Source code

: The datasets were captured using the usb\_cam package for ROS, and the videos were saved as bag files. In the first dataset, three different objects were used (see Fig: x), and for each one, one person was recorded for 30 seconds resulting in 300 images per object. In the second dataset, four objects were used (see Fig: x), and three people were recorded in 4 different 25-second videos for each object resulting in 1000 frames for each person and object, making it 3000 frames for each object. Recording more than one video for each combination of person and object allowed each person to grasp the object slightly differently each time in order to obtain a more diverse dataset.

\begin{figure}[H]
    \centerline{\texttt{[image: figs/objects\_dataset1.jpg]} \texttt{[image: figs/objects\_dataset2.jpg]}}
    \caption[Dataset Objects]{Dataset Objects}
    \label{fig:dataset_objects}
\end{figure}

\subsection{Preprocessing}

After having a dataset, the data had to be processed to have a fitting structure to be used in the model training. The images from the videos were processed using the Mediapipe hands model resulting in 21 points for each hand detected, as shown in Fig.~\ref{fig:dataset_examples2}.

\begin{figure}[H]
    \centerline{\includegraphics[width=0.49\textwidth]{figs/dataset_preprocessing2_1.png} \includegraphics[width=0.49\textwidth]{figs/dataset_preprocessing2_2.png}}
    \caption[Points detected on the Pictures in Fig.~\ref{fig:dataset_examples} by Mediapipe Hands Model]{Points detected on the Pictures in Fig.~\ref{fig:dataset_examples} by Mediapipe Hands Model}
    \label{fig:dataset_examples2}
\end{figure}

※ ※ ※

**What to produce:**
Retype all the data, changing nothing.

**Exercise response:**
Source code

: The datasets were captured using the usb\_cam package for ROS, and the videos were saved as bag files. In the first dataset, three different objects were used (see Fig: x), and for each one, one person was recorded for 30 seconds resulting in 300 images per object. In the second dataset, four objects were used (see Fig: x), and three people were recorded in 4 different 25-second videos for each object resulting in 1000 frames for each person and object, making it 3000 frames for each object. Recording more than one video for each combination of person and object allowed each person to grasp the object slightly differently each time in order to obtain a more diverse dataset.

\begin{figure}[H]
    \centerline{\texttt{[image: figs/objects\_dataset1.jpg]} \texttt{[image: figs/objects\_dataset2.jpg]}}
    \caption[Dataset Objects]{Dataset Objects}
    \label{fig:dataset_objects}
\end{figure}

\subsection{Preprocessing}

After having a dataset, the data had to be processed to have a fitting structure to be used in the model training. The images from the videos were processed using the Mediapipe hands model resulting in 21 points for each hand detected, as shown in Fig.~\ref{fig:dataset_examples2}.

\begin{figure}[H]
    \centerline{\includegraphics[width=0.49\textwidth]{figs/dataset_preprocessing2_1.png} \includegraphics[width=0.49\textwidth]{figs/dataset_preprocessing2_2.png}}
    \caption[Points detected on the Pictures in Fig.~\ref{fig:dataset_examples} by Mediapipe Hands Model]{Points detected on the Pictures in Fig.~\ref{fig:dataset_examples} by Mediapipe Hands Model}
    \label{fig:dataset_examples2}
\end{figure}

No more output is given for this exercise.